Durante la gestación, los requerimientos de yodo del organismo aumentan, pero no todas las mujeres incrementan la ingesta de este micronutriente durante ese periodo.

En el estudio también se analizó si los niveles de yodo estaban relacionados con la ingesta dietética y el uso de los suplementos que lo contienen. En este sentido, la investigación reveló que la suplementación con yodo y la ingesta de leche o dos o más productos lácteos aumentaron significativamente las probabilidades de tener unos niveles de yodo por encima de los 100 μg por litro.

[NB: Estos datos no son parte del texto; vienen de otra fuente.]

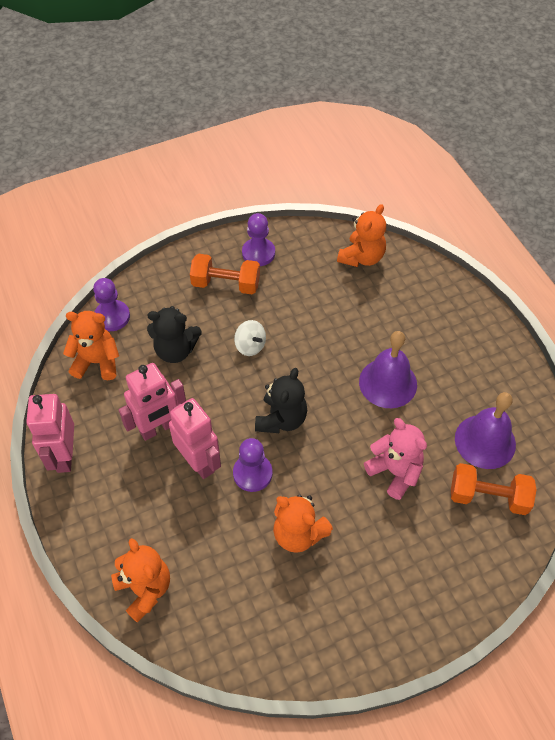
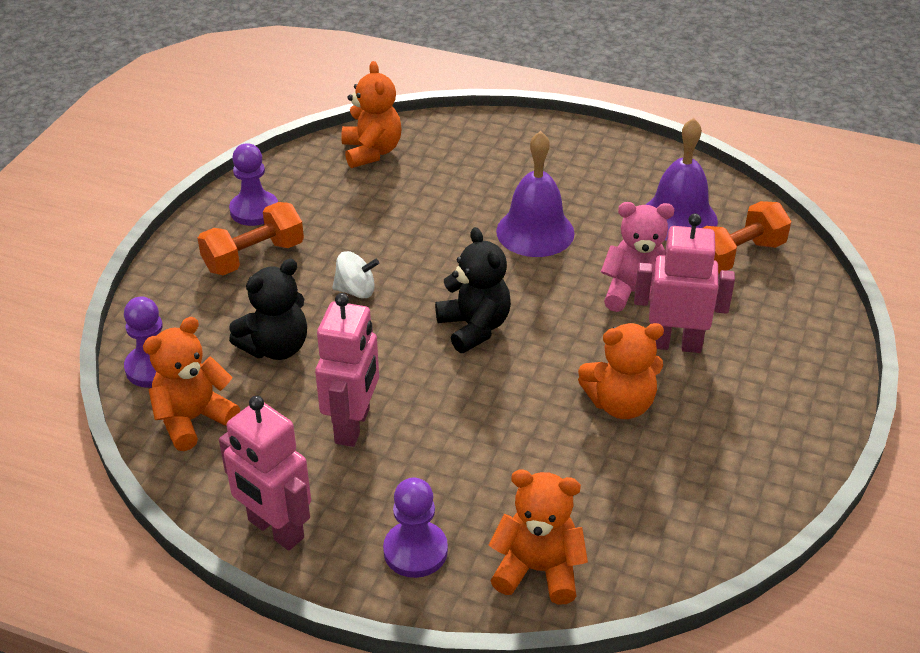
camera: 45 degrees left, 15 degrees down
(199, 462) = (440, 421): pink robot -> pink robot (675, 344)
(252, 473) = (508, 390): purple pawn -> purple pawn (415, 551)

La investigación se basa en datos del estudio LiN, una cohorte prospectiva realizada de septiembre de 2011 a noviembre de 2014 que incluye 1.034 mujeres. Las participantes fueron las mujeres embarazadas de nueve clínicas de Atención Primaria de las cuatro regiones sanitarias de Noruega. Esto representa una amplia muestra en la que quedaban representadas tanto las regiones rurales como las urbanas.

Concentración media de yodo

El nivel de yodo se midió mediante la concentración de este mineral en la orina. Esta práctica se realizó durante el embarazo, a las seis semanas tras el parto, a los seis meses, a los 12 y a los 18 después de haber dado a luz. Asimismo, se anotaron los niveles de yodo en los recién nacidos al cumplir los 18 meses.

Una concentración media de yodo en la orina entre 150 y 249 μg por litro se considera la adecuada para las mujeres embarazadas. Niveles por encima de 100 μg/L podrían considerarse adecuados para las lactantes.

También se tuvieron en cuenta diferentes variables demográficas y los datos dietéticos medidos a través de cuestionarios sobre frecuencia de consumo de alimentos durante la gestación. Los hábitos alimenticios y datos sobre la lactancia materna también fueron valorados a los largo de las fases posteriores al parto de control.

Leche y suplementos

Los resultados evidenciaron que los niveles de yodo en las mujeres, tanto en el embarazo como en el puerperio, fueron insuficientes. Los registros más bajos se hallaron a las seis semanas después de tener al bebé y fueron mejorando a medida que avanzaba el postparto.

Por otro lado, los datos pusieron de manifiesto que la ingesta de leche y otros suplementos con yodo aumentaron significativamente las probabilidades de tener unos niveles de yodo por encima de los 100 μg por litro.

Los investigadores sugieren que las mujeres embarazadas y puérperas que excluyen la leche y los productos lácteos de su dieta y/o no usan suplementos con yodo pueden tener riesgo de deficiencia de yodo. Asimismo, incrementan el riesgo de sufrir una disfunción tiroidea y de concebir niños con un estado de desarrollo no óptimo, reza el estudio.

El yodo en el embarazo

Durante el embarazo, las necesidades de yodo aumentan debido al aumento de la síntesis de hormonas tiroideas. La función tiroidea aumenta para incrementar el número de hormonas esenciales en el crecimiento y desarrollo del feto tanto físico como mental. Niveles bajos de este micronutriente durante el embarazo puede causar daños en el niño que pueden alterar su crecimiento o dañar el desarrollo del cerebro y del sistema nervioso. Por su parte, niveles elevados también pueden ser perjudiciales tanto para la madre como para el bebé.

El yodo se puede encontrar en el pescado magro, los productos lácteos y los huevos. El hecho de que el yodo esté presente en pocos alimentos, la sal yodada parece que es la fuente más importante para incluirla en la dieta, tal como recomienda la Organización Mundial de la Salud (OMS).

En este contexto, los investigadores señalan que según los resultados del estudio es importante implementar acciones orientadas a mejorar la nutrición con yodo entre las mujeres embarazadas y lactantes en Noruega, que es el caso de estudio.